LETTERS: July 21, 2007

Solidarity in India

Students at Jawaharlal Nehru University in New Delhi concluded their 12-day hunger strike victoriously! The hunger strike was the next step in the ongoing protest against campus construction workers being paid less than half the legal minimum wage.

Years of abuses and silent suffering of the most vulnerable campus workers had recently come to student-activists’ attention, and many non-contract wageworkers had been fired for even asking for meager increases. Contractors kicked out workers and tore down their temporary housing with the help of university security.

For leftist students at JNU, it was time for action and hardcore solidarity!

On Feb. 19, in solidarity with campus laborers, students surrounded the registrar of the university in a traditional, nonviolent gesture of political confrontation, known in the local language as gherao.

As a result, three students were expelled and eight others were strapped with fines. Their comrades, headed by student union President Dhananjay Tripathi and Vice President Tyler Walker Williams, decided to starve themselves for justice.

The arrogant, right-wing vice chancellor, B.B. Bhattacharya, has been making it a mission to depoliticize and corporatize the university, famous throughout the world (especially the Third World) for its traditions of grassroots Marxist activism. He initially scoffed at the students. As the hunger strike went on, the pressure mounted. Finally, on July 12, a settlement was reached.

Expelled students have been given assurance that, upon review of their cases, they will be immediately re-admitted. As for the workers, a committee will be convened within a month to review their situation.

Williams, vice president of the JNU student union, was the first foreigner ever elected to student office at the university. He comes from San Andreas, a small rural town in northern California, and joined JNU six years ago to continue advanced studies in Hindi literature.

U.S. students should be proud of our Indian (and American) comrades for giving the bourgeois administration a bitter lesson in class struggle!

Jesse Knutson
New Delhi, India

Arkansas priorities: public health or arrests?

You may not be familiar with the Rainbow Gathering. They are a group of latter-day hippies, mainly young people. They camp out in the national forest every year, enjoy nature and pray for peace.

This year they were in Arkansas. Someone in the group came down with meningitis. Health workers went out to look for people who had had contact with the sick person to give them preventive medicine. The police threw the health workers out, afraid they might get in the way of the arrests the police wanted to make. The police had their priorities: Arrest as many as possible and collect fines for the treasury of Newton County, Ark. They set up a temporary court in a parking lot. Fortunately, the health workers had their priorities also. They came back the next day with the medicine for those who had been exposed.

Pammela Wright
Via e-mail

Skeptic’s questions

Regarding Hanna Amireh’s article “Gaza and after” (PWW 7/7-13), didn’t Hamas win the election? Didn’t Fatah refuse to comply, and accept withheld tax monies from Israel, while Gaza was not given their share? To me, the position of the Palestinian People’s Party is very questionable. I am very skeptical about the coverage of this situation in the PWW.

David Kuehn
Atlanta GA

Editor’s note: The main points of Amireh’s article, as we read it, are that disunity and infighting among the Palestinian people is a setback and helps the Israeli (and U.S.) governments to, as the article says, “disintegrate” the occupied Palestinian territories. You may not agree with the author’s view, but there is little to be served by our paper, or any progressive American, supporting actions that divide the Palestinian movement, regardless of the internal problems and shortcomings. The Palestinians themselves have to deal with their internal difficulties.
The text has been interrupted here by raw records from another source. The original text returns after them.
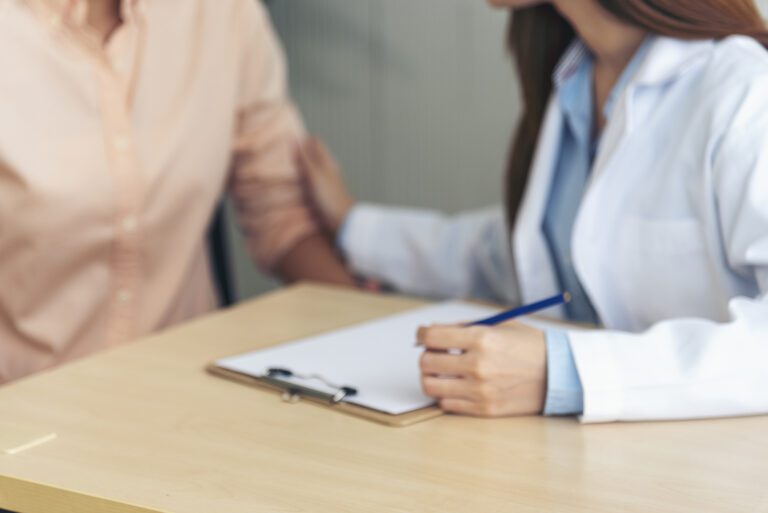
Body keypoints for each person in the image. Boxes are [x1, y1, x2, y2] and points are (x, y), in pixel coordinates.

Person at [299, 0, 768, 422]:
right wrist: (351, 225)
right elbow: (532, 253)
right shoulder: (574, 77)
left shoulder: (746, 92)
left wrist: (563, 371)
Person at [0, 0, 355, 384]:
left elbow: (282, 213)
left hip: (186, 397)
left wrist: (381, 332)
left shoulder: (221, 13)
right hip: (23, 411)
Amireh is a leader of the Palestinian People’s Party, a party with a long history fighting for a two-state solution and for a democratic secular Palestinian state. It’s been a leading force in the PLO since its inception. The PPP traces its roots to the Palestinian Communist Party founded in 1920.

Our coverage has pointed to the very negative role of the Bush administration in undermining the political structures, leadership and economy of the Palestinian people. As a result, the Palestinian people face a very serious situation. Our focus, we feel, should be on our government and changing its policy.

Who is to blame?

It isn’t just Wall Street and the warhawks, but also warlords — a carryover from monarchy — who delight in war and setting country against country, who are to blame in causing wars.

Who are we to blame for lack of progress in doing away with war? A growing abolish-war-for-all-time movement was forming at the end of World War II and helped found the United Nations.

The struggle against atomic war was different, since more people became sensible about such an all-endangering menace of total destruction.

Let’s “encourage” the war people to find a better way to earn a living!

George Gaylord
Anaheim CA

HP rocks

Thanks for the Harry Potter story (PWW 6/30-7/6). I really like seeing articles like that in the PWW. Plus, Harry Potter rocks! Peace.